# GIVEN TEXT:
○ ○ ○ ○ ○

A Place on Earth

Title

A Place on Earth
A Critical Appraisal of Subsistence Homesteads

Source of Digital Item

National Agricultural Library

See Exhibit:

Subsistence Homesteads

Excerpt

The nine subsistence-homesteads projects included here were first established by the Subsistence Homesteads Division of the Department of the Interior under the provisions of Section 208 of the National Industrial Recovery Act. Administration of these projects was transferred to the Resettlement Administration in 1935 and was finally lodged within the Department of Agriculture in 1937 as one of the many functions of the Farm Security Administration.

This report has three main parts. Part I gives a historical account of the movements and forces that resulted in a federally sponsored subsistence- homesteads program, and contains information concerning the events and developments that have influenced the program on the national level. Part II gets down to specific cases. Each chapter tells the story of a particular project -how it began, what it was intended to be, and how it has worked out. Part III attempts to summarize, so far as possible, the lessons about subsistence homesteads that were learned in the course of gathering information for part II.

The study was requested by the Farm Security Administration in 1939. The original purpose was to procure information that would be valuable in the administration of subsistence-homesteads projects. Stated briefly, the Farm Security Administration wanted to know what things had worked, what things had not worked, and, if possible, what social, psychological, and economic factors were responsible for certain developments in the projects that were not easily or superficially explainable.

○ ○ ○ ○ ○

# DATA FOR REVIEW:
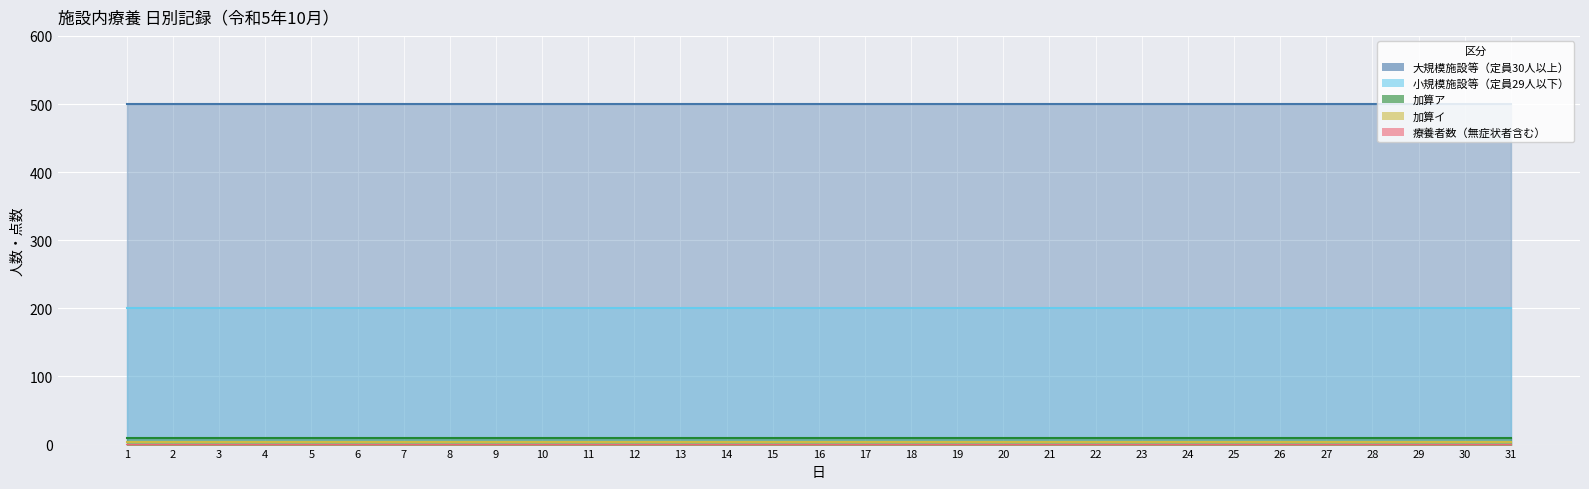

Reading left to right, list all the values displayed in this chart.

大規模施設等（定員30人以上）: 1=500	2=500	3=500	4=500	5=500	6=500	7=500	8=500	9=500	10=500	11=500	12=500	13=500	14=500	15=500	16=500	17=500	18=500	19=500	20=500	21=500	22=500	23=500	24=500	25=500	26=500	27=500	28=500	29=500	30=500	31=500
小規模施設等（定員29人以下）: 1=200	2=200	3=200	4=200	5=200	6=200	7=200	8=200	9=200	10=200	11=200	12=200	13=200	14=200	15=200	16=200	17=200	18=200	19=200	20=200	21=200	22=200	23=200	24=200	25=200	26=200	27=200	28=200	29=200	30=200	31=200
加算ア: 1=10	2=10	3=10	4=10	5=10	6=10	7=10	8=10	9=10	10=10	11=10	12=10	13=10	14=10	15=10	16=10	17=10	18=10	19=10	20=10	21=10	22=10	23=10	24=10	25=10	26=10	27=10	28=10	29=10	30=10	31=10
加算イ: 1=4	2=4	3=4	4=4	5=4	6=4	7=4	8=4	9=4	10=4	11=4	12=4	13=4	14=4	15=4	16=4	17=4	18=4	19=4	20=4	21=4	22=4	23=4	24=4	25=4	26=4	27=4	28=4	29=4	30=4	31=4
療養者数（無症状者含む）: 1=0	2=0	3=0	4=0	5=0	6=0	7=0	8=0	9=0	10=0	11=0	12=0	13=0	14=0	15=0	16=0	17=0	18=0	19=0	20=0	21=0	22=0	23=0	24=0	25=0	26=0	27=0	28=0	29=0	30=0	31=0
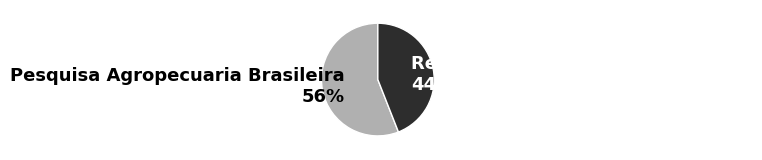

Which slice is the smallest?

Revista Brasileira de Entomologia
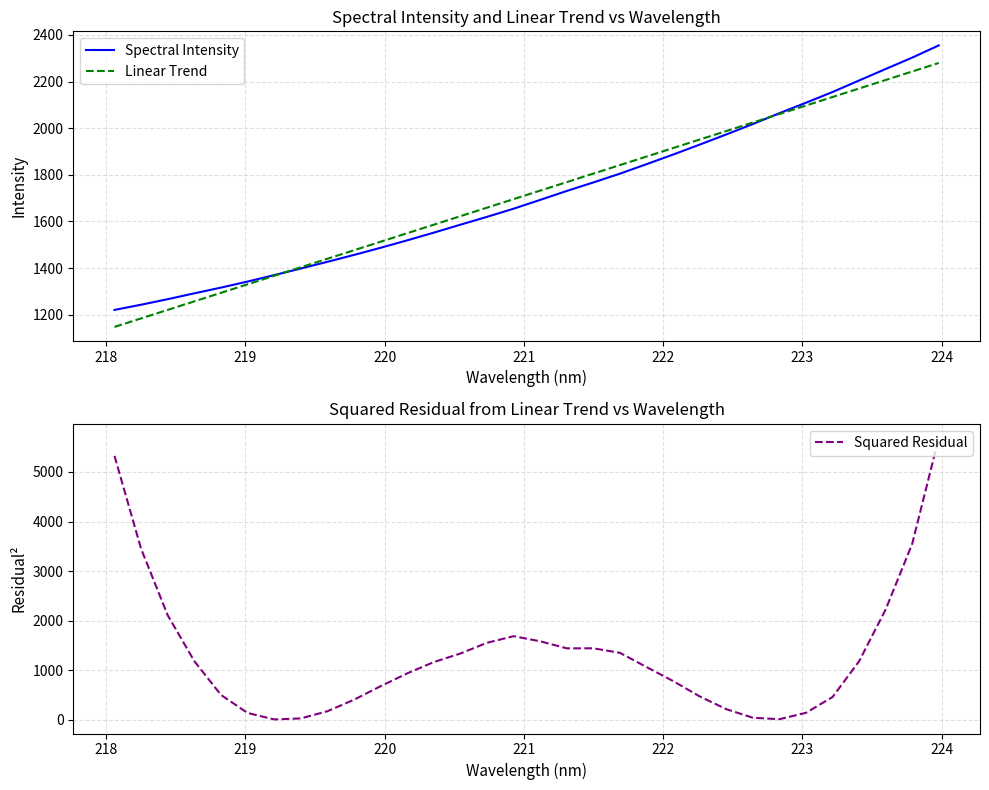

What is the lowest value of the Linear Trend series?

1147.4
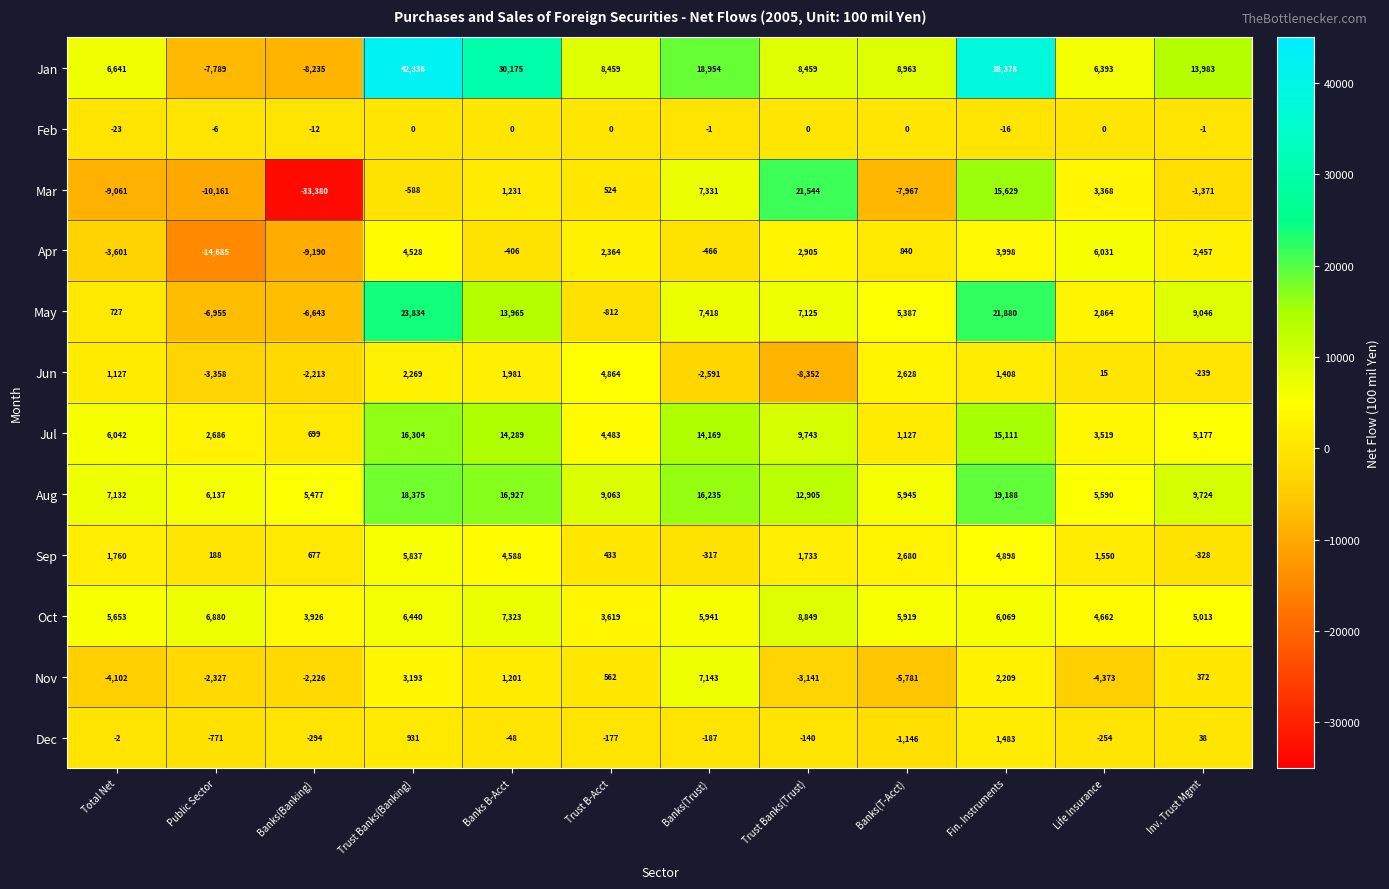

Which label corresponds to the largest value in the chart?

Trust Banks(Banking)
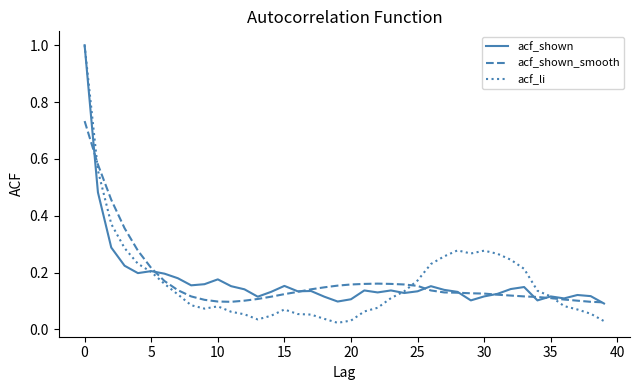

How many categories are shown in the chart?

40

○ ○ ○ ○ ○

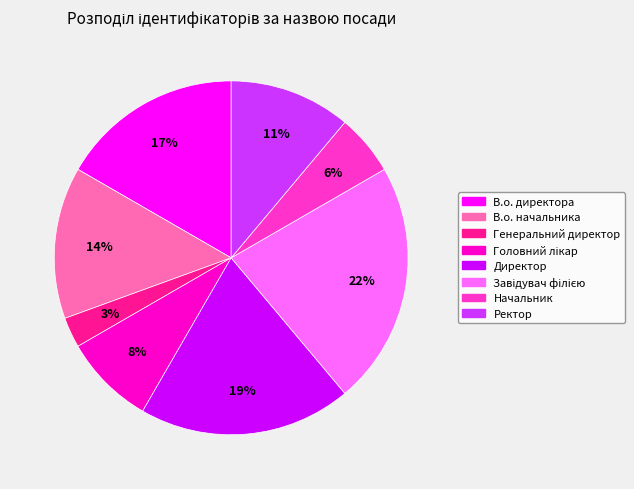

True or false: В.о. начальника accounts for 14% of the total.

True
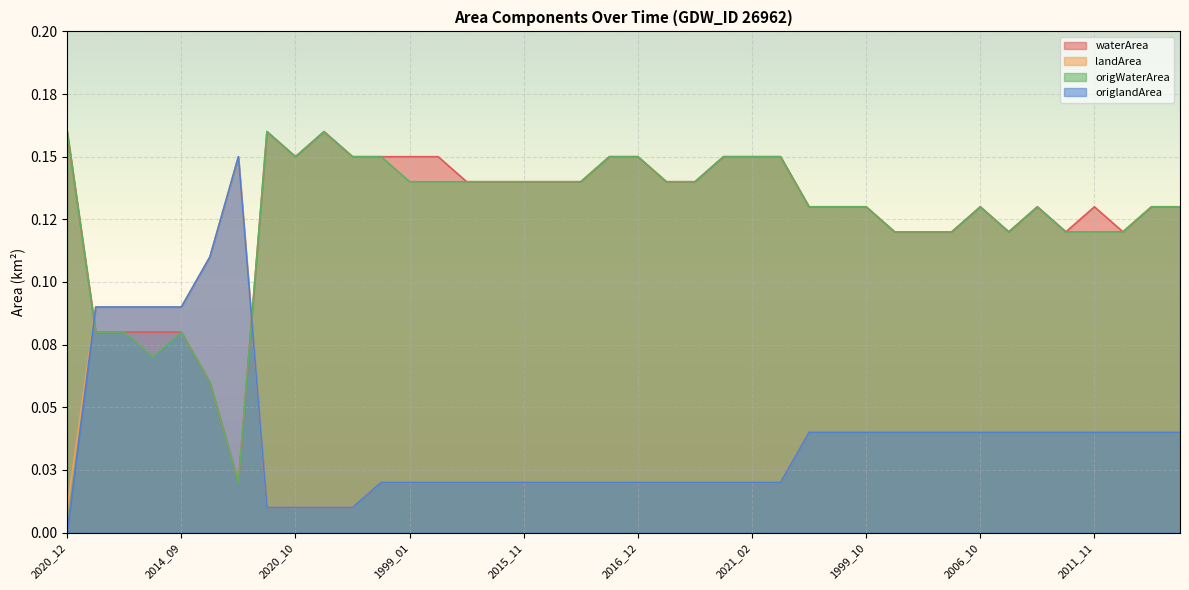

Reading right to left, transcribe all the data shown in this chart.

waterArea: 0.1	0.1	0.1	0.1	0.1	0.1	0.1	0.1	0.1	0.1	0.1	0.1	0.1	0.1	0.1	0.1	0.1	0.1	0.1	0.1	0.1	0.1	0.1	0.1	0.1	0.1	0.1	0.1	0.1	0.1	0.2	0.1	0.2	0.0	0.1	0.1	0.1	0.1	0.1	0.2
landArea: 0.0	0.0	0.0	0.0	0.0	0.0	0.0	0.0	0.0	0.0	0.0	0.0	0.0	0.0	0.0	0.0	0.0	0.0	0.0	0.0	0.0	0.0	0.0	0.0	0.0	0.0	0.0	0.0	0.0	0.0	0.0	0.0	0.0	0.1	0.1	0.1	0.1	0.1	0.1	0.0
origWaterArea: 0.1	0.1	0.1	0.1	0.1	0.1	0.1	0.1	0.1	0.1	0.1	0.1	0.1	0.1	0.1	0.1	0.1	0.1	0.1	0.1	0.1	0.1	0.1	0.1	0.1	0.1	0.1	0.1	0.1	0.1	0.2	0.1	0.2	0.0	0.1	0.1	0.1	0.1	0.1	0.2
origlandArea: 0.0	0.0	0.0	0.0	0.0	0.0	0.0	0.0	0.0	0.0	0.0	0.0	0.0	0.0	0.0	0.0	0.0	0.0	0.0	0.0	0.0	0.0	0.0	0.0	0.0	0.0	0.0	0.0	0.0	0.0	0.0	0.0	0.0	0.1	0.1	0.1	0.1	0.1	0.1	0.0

○ ○ ○ ○ ○

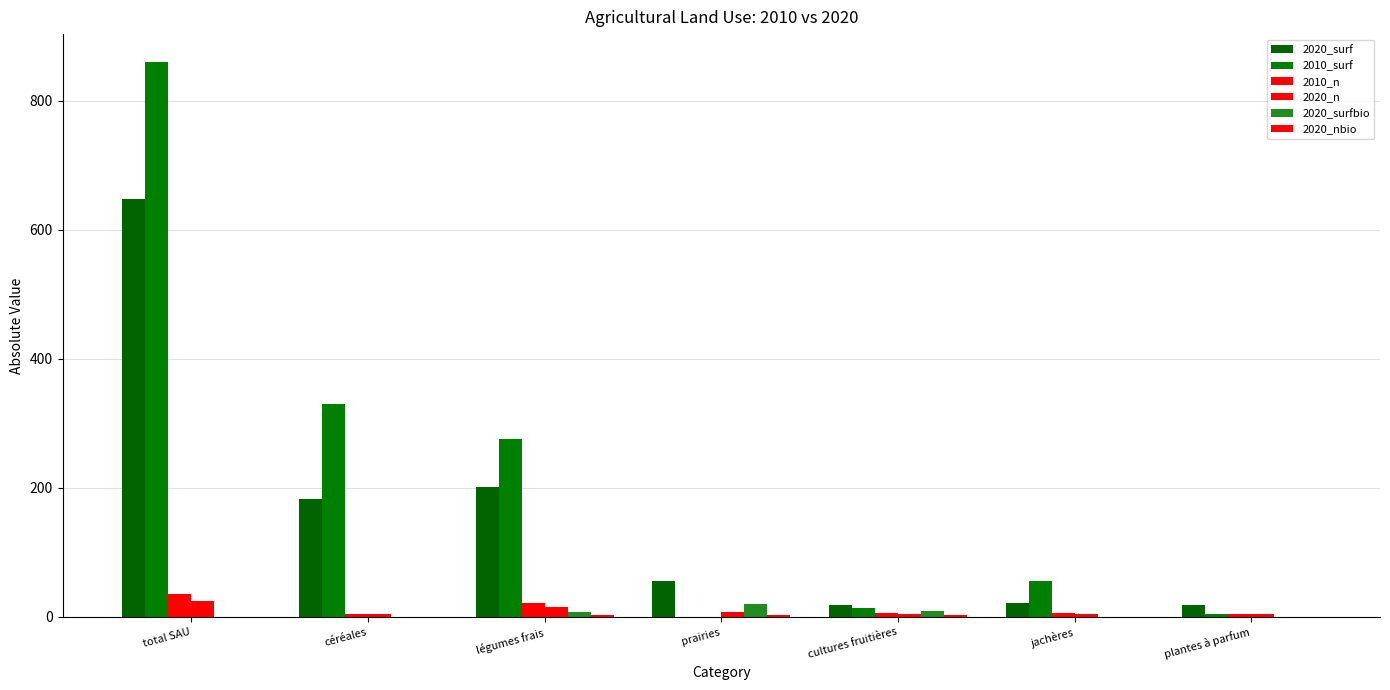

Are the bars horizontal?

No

○ ○ ○ ○ ○

# BRIEF 1:
Copy the passage of the subsistence homesteads text above from "The study was" to "or superficially explainable.", inclusive.
# BRIEF 2:
Which years are mentioned in the subsistence homesteads text above?

# ANSWER BOX 1:
The study was requested by the Farm Security Administration in 1939. The original purpose was to procure information that would be valuable in the administration of subsistence-homesteads projects. Stated briefly, the Farm Security Administration wanted to know what things had worked, what things had not worked, and, if possible, what social, psychological, and economic factors were responsible for certain developments in the projects that were not easily or superficially explainable.

# ANSWER BOX 2:
1935, 1937, 1939